Kashin nodded and did so, running his fingers along his the sleeve tucked against his stump. The Patriarch took a deep breath and laid his hands in his lap. “This is a most unusual day. I have ordered all passages into and out of Yesulam blocked until matters have settled. My ministers inform me that this has caused great unrest in the city, more so than the rumours themselves have created. I hope to open the city soon, but I cannot do that until we are certain the guilty will not flee, nor will they bring in other conspirators.
“The three principal actors, Bishops Rott and Temasah, and Grand Questioner Mizrahek, have been confined to their apartments, their retinues sent elsewhere. I can provide you the protection of my residence for only a short time. There are more matters in the world that require my attention, matters I have neglected or instigated while under the influence of Marzac. It is my desire to leave the matter of seeing to the inquest to another not involved with either side. That will not be easy to accomplish.

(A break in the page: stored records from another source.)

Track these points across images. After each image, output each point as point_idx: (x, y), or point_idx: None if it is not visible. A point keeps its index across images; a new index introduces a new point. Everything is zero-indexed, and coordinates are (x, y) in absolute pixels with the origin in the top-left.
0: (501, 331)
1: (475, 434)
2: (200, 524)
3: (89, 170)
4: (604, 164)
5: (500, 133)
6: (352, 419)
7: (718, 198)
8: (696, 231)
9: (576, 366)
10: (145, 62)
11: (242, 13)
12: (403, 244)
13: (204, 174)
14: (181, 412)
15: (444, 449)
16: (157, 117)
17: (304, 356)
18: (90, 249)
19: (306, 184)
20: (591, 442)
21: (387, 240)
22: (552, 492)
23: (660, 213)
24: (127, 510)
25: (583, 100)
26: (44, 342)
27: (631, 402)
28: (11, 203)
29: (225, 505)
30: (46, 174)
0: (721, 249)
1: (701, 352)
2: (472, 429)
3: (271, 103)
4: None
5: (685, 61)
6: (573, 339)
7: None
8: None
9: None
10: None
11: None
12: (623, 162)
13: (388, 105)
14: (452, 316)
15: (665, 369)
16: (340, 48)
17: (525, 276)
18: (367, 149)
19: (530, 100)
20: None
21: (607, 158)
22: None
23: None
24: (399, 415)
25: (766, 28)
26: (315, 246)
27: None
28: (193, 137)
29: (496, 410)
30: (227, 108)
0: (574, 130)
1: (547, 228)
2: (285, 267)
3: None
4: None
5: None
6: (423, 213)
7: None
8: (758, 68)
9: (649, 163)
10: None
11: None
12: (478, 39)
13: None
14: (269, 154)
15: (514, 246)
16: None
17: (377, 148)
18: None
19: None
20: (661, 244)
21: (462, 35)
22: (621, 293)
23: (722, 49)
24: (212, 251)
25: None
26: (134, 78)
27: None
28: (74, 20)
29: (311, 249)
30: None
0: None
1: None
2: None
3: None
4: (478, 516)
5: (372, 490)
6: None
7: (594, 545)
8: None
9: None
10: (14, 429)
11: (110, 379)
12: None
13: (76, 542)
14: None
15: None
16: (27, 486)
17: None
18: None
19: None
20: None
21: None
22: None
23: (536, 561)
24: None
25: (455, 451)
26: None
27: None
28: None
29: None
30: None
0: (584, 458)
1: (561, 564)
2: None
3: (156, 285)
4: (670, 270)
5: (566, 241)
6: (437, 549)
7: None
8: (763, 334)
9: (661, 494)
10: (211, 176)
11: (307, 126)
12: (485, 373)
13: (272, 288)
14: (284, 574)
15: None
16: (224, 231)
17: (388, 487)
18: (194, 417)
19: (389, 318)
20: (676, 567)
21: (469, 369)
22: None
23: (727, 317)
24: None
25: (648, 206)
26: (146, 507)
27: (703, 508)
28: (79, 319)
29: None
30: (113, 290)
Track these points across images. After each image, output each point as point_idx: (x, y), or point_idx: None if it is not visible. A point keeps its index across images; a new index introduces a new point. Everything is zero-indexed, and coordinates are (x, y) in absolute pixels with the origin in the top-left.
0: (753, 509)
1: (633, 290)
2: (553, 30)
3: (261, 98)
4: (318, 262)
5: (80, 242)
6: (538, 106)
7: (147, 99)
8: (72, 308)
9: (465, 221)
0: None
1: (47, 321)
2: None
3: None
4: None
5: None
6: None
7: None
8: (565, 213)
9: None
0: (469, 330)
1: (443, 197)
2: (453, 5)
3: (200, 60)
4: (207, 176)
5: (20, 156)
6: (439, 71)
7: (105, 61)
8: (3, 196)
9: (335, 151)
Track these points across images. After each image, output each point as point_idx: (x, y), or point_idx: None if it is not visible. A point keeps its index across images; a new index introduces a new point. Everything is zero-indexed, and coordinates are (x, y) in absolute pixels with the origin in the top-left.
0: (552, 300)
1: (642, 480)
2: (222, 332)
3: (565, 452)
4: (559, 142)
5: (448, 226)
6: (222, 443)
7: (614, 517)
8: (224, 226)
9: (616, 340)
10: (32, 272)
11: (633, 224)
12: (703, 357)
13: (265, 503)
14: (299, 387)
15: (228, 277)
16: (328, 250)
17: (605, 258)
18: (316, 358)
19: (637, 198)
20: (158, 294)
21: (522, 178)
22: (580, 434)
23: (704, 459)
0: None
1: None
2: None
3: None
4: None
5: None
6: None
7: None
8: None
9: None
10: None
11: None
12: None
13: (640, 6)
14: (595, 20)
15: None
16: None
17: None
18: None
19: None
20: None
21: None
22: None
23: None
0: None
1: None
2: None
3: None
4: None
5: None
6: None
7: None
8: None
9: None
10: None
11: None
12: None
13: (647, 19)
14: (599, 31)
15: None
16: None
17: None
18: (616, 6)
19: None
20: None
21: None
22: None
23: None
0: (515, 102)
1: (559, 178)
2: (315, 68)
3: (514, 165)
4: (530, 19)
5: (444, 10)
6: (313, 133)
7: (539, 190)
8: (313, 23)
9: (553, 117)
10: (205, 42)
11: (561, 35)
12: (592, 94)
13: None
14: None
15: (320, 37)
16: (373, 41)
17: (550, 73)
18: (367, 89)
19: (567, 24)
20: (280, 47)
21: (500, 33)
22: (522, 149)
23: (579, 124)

With at least two Bishops implicated, and with possibly more, we can hardly trust any on the Council to act impartially. And the Questioners... I fear Mizrahek’s complicity, and your actions make that order suspect too.”
None were surprised when Kehthaek spoke. “If I might be permitted to offer a suggestion, your Holiness.” Geshter nodded. “Impartiality is not a virtue. Being able to recognize the truth is a virtue, one that an impartial man should possess. You are loath to trust us with this inquest because you fear we may be too zealous in handing out punishments to those only guilty by inaction. But there are two levels of evil that we seek; those whose hearts have turned against Eli of their own will, and those under the influence of an evil that turns them against their will. For this second type we have a ready means of discovery.”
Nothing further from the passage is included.